- **Action item**: From the items below, copy each line that contains the string "chart".

- **Records for the exercise**:
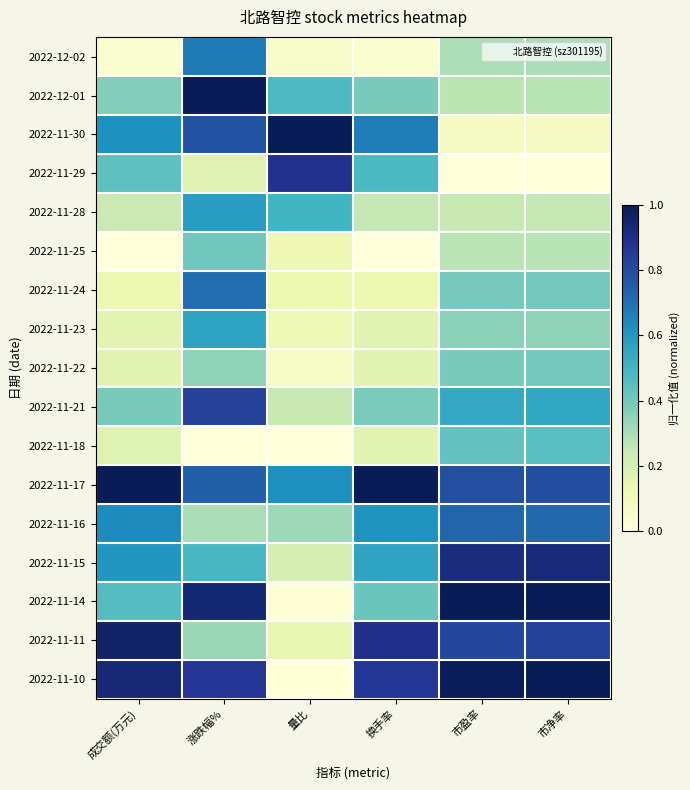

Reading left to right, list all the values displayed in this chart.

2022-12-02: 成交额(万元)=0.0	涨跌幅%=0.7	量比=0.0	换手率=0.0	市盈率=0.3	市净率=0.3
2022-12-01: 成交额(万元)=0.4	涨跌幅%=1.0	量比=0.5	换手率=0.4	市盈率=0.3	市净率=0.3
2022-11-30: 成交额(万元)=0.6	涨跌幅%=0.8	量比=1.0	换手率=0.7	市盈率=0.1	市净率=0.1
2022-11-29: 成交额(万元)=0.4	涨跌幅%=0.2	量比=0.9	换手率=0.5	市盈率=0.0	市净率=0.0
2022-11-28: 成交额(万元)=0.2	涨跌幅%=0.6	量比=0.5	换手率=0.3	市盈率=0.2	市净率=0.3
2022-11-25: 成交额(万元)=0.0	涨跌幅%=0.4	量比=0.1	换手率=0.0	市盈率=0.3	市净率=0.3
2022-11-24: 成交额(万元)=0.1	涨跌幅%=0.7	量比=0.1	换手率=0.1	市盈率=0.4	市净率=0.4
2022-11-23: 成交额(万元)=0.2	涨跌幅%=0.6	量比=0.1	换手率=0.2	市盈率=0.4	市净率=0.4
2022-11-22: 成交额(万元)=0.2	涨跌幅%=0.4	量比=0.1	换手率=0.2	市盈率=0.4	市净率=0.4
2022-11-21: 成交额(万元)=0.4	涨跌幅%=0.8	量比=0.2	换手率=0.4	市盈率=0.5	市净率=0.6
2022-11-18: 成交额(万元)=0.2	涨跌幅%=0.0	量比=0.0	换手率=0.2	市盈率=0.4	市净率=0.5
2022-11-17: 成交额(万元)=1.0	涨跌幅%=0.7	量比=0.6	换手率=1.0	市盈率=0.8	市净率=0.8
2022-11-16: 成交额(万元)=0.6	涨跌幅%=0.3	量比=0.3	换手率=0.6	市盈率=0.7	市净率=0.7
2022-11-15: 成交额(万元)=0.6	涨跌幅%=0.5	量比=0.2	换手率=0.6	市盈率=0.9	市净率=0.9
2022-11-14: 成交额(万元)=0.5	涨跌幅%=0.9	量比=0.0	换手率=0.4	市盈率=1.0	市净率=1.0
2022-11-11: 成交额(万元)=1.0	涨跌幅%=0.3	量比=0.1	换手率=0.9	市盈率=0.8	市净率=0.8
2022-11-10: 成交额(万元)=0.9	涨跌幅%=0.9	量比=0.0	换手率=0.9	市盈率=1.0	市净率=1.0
---
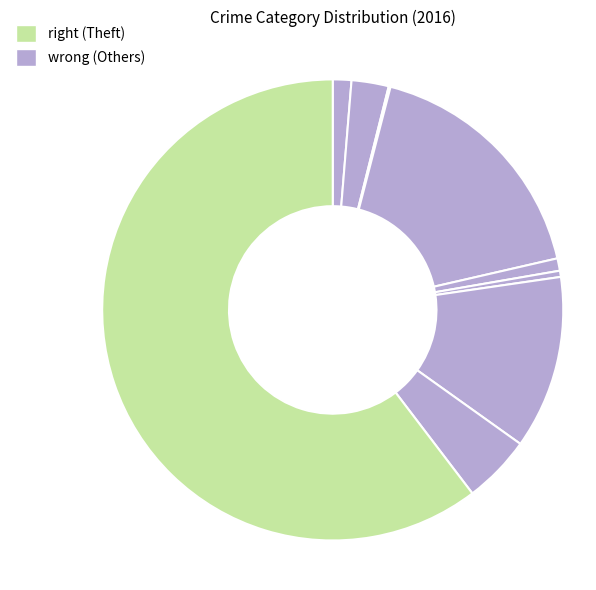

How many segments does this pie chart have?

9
---
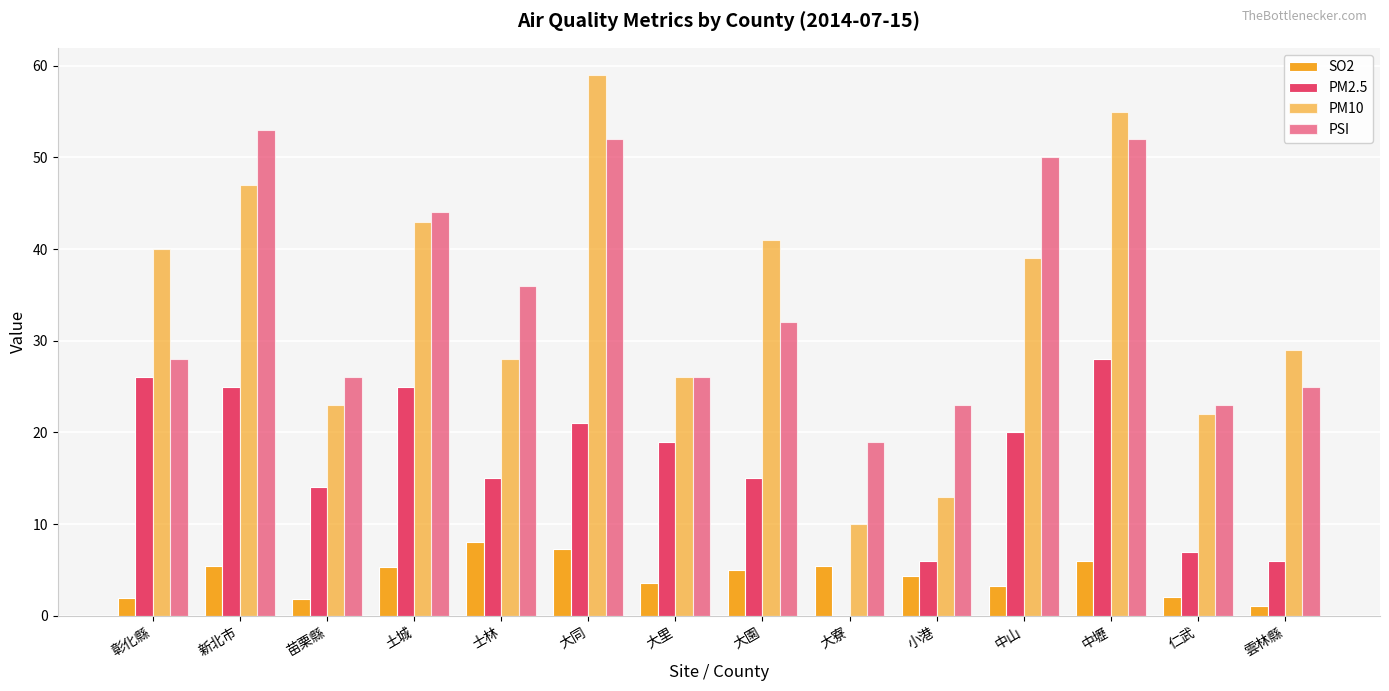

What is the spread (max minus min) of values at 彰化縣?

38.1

- **Output for this task**:
Reading left to right, list all the values displayed in this chart.
How many segments does this pie chart have?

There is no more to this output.